Post by andrewcriddle »

neilgodfrey wrote: Sat Sep 09, 2017 6:32 pm
andrewcriddle wrote: Sat Sep 09, 2017 1:48 am
Very early interpolations have to be argued for entirely on internal evidence
Why?

(It point is a secondary one to the method I am attempting to argue for, but it's still of special interest since it sounds like another one of those idiosyncratic rules biblical scholars make to enable them to get the sources they want and need.)
My point is that if the interpolation is early enough in the tradition then all surviving manuscripts will have the interpolation and all citations of the text will be citing a text that has the interpolation.

To take an extreme case. Suppose that all our manuscripts of Galatians and all quotations from Galatians go back to an edition of Paul's letters prepared towards the end of the 1st century CE (some have suggested prepared by Onesimus) and that the editor added the Lord's brother to the reference to James as an explanatory gloss. In this case it would be a waste of time to look for evidence that some early Christian writers do not appear to have had this phrase in their text of Galatians. The only type of evidence available is arguments about whether Paul would have used the phrase and whether an early editor would have added it.

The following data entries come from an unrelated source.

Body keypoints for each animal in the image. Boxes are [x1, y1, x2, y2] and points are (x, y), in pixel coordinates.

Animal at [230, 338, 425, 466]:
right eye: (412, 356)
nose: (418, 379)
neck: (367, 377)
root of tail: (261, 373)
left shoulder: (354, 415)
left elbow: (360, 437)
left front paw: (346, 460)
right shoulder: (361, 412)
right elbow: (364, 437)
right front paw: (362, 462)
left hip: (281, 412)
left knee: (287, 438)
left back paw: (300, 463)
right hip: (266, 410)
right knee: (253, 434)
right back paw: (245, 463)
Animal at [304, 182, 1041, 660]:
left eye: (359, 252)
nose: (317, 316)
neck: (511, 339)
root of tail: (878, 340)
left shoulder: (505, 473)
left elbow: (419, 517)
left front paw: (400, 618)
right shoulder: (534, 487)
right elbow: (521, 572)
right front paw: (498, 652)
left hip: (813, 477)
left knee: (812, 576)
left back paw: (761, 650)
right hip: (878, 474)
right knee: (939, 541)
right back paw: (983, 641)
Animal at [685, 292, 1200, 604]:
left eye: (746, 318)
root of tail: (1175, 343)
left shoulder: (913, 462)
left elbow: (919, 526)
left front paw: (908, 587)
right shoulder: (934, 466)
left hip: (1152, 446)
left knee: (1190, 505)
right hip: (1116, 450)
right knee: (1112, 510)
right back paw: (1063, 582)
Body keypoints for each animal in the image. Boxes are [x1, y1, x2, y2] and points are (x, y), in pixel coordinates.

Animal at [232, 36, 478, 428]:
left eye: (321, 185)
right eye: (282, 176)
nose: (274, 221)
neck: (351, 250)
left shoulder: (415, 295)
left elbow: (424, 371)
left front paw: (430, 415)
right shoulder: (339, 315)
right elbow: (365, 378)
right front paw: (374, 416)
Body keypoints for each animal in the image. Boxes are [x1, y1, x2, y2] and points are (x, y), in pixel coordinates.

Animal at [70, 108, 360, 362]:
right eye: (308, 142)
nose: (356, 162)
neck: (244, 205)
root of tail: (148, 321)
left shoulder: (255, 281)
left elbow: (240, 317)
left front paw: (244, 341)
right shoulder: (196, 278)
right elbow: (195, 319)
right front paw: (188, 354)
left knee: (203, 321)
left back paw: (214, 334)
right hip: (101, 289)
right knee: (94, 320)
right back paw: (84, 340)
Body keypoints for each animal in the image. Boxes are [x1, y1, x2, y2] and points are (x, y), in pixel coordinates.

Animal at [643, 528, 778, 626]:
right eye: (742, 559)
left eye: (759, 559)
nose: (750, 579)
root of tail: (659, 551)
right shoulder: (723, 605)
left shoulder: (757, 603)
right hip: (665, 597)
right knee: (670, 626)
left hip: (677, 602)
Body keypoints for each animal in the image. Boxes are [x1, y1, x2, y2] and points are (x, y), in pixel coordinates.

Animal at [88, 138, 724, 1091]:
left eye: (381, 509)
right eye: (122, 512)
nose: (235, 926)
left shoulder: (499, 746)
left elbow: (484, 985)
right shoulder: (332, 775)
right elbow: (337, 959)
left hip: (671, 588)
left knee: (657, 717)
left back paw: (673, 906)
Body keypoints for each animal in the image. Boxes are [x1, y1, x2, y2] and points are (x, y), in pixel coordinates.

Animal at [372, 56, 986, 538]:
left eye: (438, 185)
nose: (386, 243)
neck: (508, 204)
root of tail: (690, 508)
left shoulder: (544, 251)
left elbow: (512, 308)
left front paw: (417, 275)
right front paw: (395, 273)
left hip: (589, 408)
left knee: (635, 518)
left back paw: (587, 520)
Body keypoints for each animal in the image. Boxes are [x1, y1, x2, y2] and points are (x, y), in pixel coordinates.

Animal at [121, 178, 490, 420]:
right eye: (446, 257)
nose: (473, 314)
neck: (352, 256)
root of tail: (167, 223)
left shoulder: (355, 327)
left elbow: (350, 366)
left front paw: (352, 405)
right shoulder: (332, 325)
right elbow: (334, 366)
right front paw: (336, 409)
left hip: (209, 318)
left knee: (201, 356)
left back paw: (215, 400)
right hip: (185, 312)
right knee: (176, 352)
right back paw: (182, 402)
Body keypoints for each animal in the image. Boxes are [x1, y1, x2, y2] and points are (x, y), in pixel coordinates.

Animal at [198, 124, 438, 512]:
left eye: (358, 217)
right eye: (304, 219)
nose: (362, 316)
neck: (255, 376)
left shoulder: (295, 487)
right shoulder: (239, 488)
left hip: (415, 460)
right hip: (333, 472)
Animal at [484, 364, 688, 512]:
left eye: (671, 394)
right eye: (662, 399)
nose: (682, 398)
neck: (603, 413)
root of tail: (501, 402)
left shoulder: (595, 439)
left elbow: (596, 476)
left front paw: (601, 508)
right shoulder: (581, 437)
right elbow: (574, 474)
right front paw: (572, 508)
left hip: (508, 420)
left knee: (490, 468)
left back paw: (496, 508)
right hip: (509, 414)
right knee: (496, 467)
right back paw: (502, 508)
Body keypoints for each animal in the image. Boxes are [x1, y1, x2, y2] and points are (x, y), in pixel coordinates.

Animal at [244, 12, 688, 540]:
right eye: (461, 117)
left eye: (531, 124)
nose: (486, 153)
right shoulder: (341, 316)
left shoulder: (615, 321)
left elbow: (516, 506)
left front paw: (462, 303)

It is only with interpolations occurring later in the tradition that it makes sense to look for evidence of texts without the interpolation.

In the case of Plato it would be useless to look for external evidence of interpolations introduced by his disciple and posthumous editor Philip of Opus. However the much later changes to Plato's text probably made by middle Platonists such as Thrasyllus may have left evidence in the tradition.